M. Hatem Kotrane, membre du Comité chargé d'examiner le rapport de la France commence en effet par souligner que la majeure partie des 13,5 millions d'enfants et d'adolescents vivant en France ne rencontrent pas de problèmes particuliers. Cependant, et avant même d'examiner les points qui pourraient selon lui être améliorés, il souligne que si la tendance générale est bien à l'adaptation de la législation interne aux dispositions de la Convention, certaines préoccupations subsistent, et notamment quant à la persistance de la Cour de cassation de refuser aux justiciables, contrairement au Conseil d'Etat, d'invoquer l'application directe de la Convention des droits de l'enfant.
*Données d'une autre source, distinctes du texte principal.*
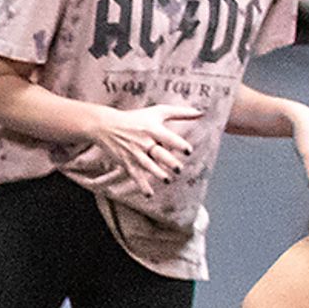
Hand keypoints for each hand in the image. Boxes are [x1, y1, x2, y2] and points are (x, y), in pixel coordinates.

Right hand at [81, 102, 200, 202]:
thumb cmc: (136, 118)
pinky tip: (149, 195)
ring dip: (157, 174)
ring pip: (147, 165)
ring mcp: (134, 153)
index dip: (178, 144)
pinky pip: (135, 175)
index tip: (188, 150)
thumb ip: (180, 113)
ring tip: (167, 180)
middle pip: (158, 153)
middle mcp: (143, 141)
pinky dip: (141, 185)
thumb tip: (202, 112)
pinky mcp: (127, 162)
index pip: (167, 137)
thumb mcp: (158, 112)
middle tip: (179, 169)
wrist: (106, 125)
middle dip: (168, 162)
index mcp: (152, 129)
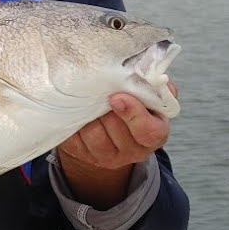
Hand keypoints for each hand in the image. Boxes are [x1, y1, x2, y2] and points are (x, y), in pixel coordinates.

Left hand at [55, 83, 175, 207]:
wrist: (106, 125)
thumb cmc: (131, 104)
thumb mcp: (147, 95)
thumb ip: (153, 85)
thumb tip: (150, 73)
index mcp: (154, 134)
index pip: (149, 131)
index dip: (134, 114)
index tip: (117, 97)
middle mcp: (133, 151)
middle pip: (117, 129)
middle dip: (107, 108)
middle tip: (101, 92)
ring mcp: (107, 156)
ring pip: (94, 135)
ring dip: (89, 113)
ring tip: (89, 97)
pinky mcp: (83, 154)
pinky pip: (75, 139)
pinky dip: (74, 120)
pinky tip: (77, 108)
Les thèmes plus particulièrement débattus ont été l'âge de la responsabilité pénale, les châtiments corporels, et la loi sur la laïcité, interdisant le port de signes religieux à l'école. Sur ce dernier point, le Comité s'est notamment dit préoccupé par le risque que cette nouvelle législation ne soit contre-productive, en négligeant le principe supérieur de l'enfant ainsi que les droits de l'enfant à l'éducation ; la garantie pour les jeunes filles (car c'est le plus souvent d'elles qu'il s'agit) expulsées des écoles en vertu de cette loi, de continuer à bénéficier d'un véritable droit à l'éducation devra notamment être affirmée.
Sont également dénoncées, pêle-mêle : • la différence entre les garçons et les filles dans la fixation d'un âge minimal du mariage (l'harmonisation à dix-huit ans est recommandée) ; • la situation préoccupante de l'adoption internationale, les Français adoptant des enfants originaires de pays n'ayant pas ratifié la Convention de La Haye de 1993, et le pourcentage d'adoptions internationales qui ne se font pas par le truchement des organes accrédités mais par des canaux individuels étant important (plus de 60%). • le sort des mineurs étrangers isolés : le fait que des mineurs étrangers non accompagnés continuent d'être privés de liberté et soient placés en détention avec des adultes inquiète le Comité ; celui-ci se dit également préoccupé par le fait que des mineurs non accompagnés arrivant à l'aéroport puissent être renvoyés dans leurs pays d'origine sans intervention judiciaire et sans que leur situation familiale ait été évaluée.
Enfin, le Comité des droits de l'enfant se dit préoccupé de ce que, dans la pratique, l'interprétation de la loi et l'exercice consistant à déterminer quel enfant est " capable de discernement " puissent ouvrir la voie à un déni du droit de l'enfant d'exprimer son opinion librement sur les questions le concernant. Signe annonciateur de la volonté de répondre à cette dernière inquiétude, une proposition de loi a été déposée à l'Assemblée nationale le 8 avril dernier, visant à rendre obligatoire l'audition de l'enfant dans une procédure de divorce ; et elle se réfère justement à la Convention des Nations Unies relative aux droits de l'enfant.